**RECORDS SUPPLIED**
>>>>

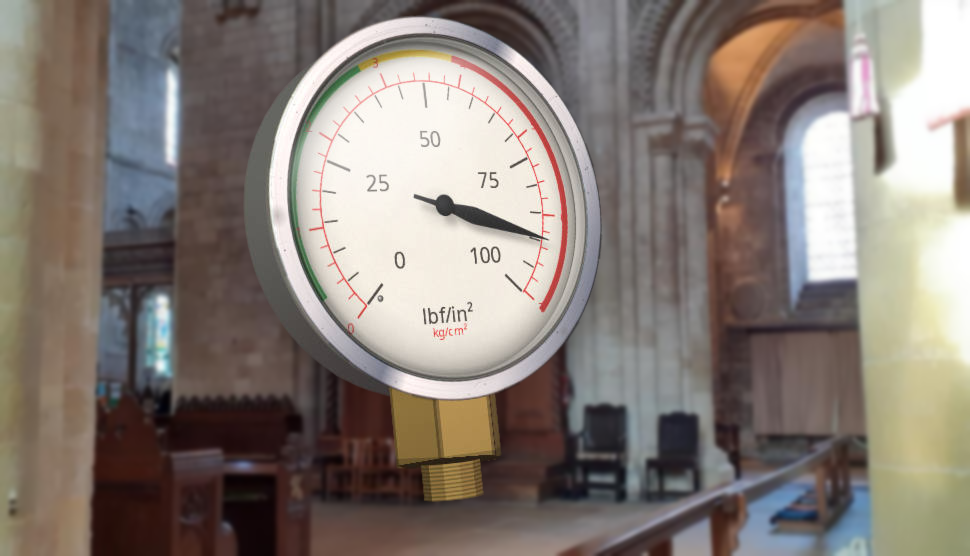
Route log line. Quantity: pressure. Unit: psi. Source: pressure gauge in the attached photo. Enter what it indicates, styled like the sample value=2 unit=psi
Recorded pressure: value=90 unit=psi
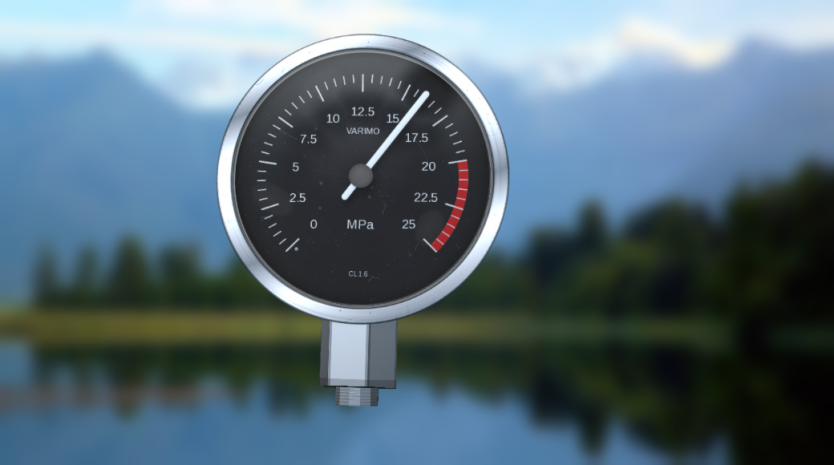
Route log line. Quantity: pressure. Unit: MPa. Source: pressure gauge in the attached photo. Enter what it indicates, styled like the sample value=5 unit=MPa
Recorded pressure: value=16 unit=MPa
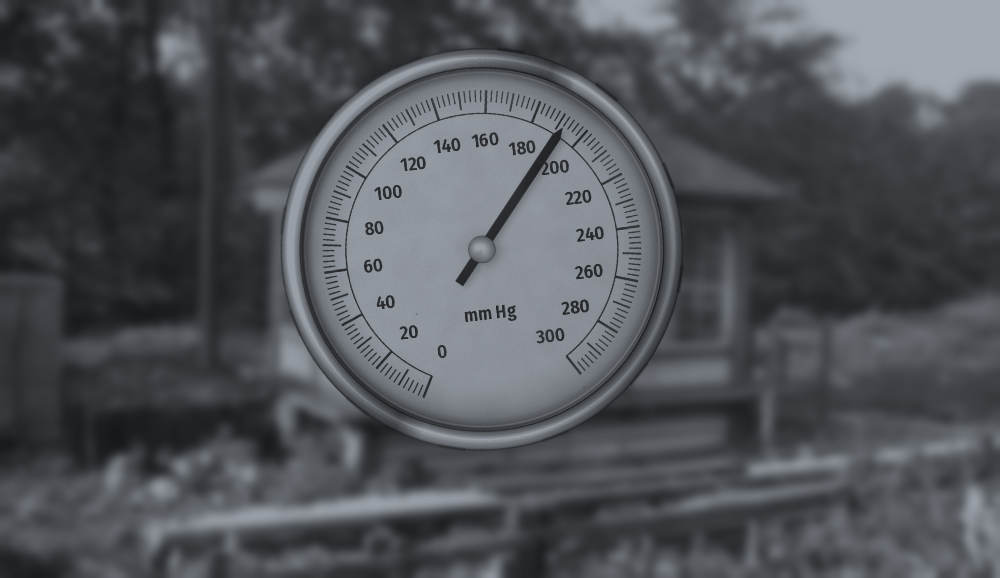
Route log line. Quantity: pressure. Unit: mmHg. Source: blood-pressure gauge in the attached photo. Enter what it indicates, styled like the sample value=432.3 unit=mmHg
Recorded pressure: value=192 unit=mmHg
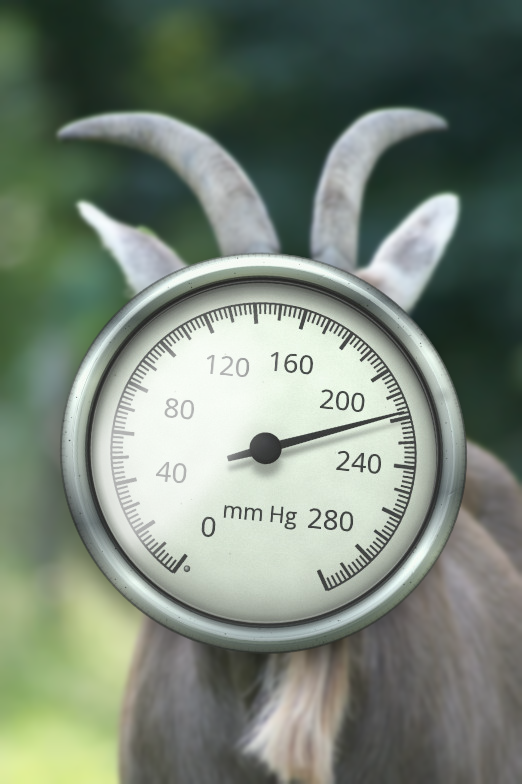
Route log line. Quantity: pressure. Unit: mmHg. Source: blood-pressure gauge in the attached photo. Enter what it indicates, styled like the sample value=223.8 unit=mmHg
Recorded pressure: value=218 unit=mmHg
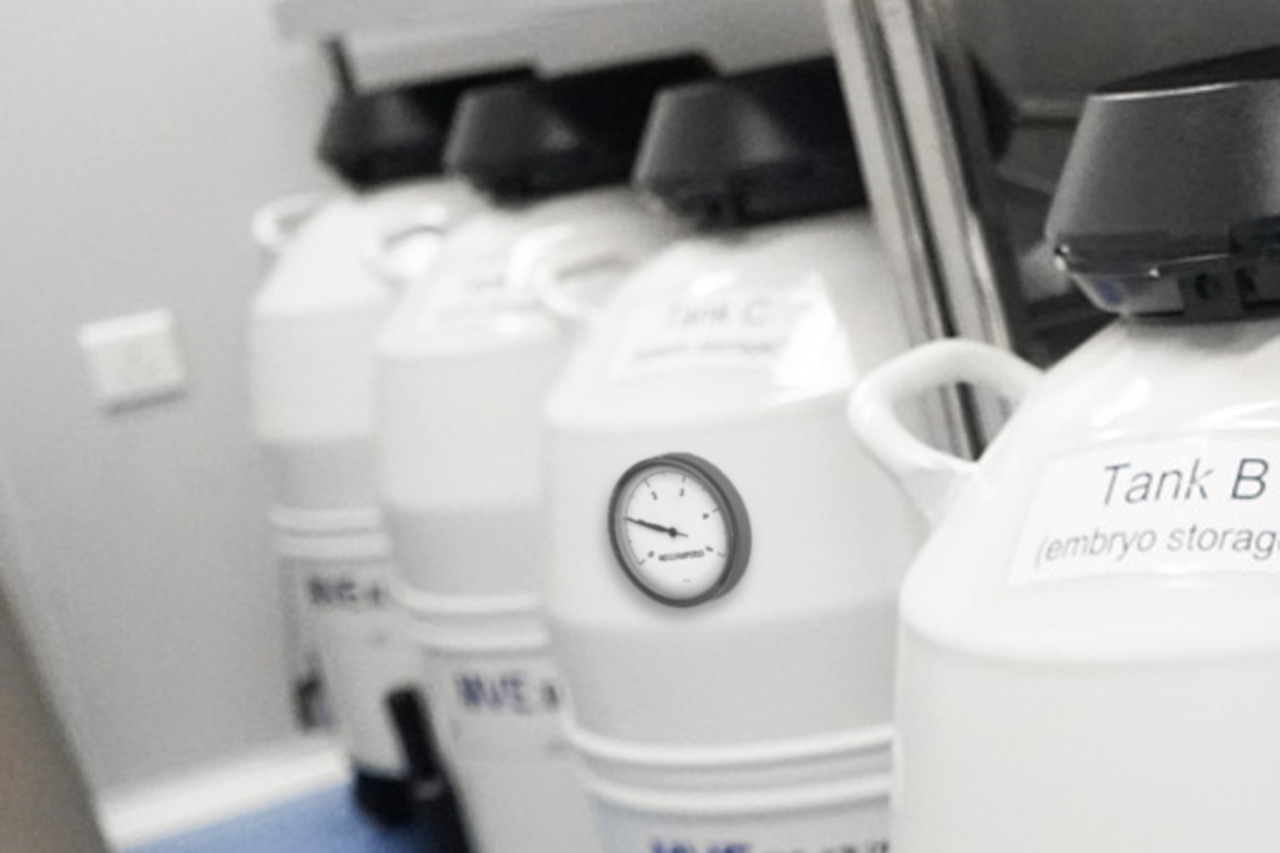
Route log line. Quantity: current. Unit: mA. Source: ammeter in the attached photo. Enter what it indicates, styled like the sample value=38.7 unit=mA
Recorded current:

<<<<

**WORK TO BE COMPLETED**
Count the lines in the listing above that contain the string "photo", and give only the number.

**ANSWER BOX**
5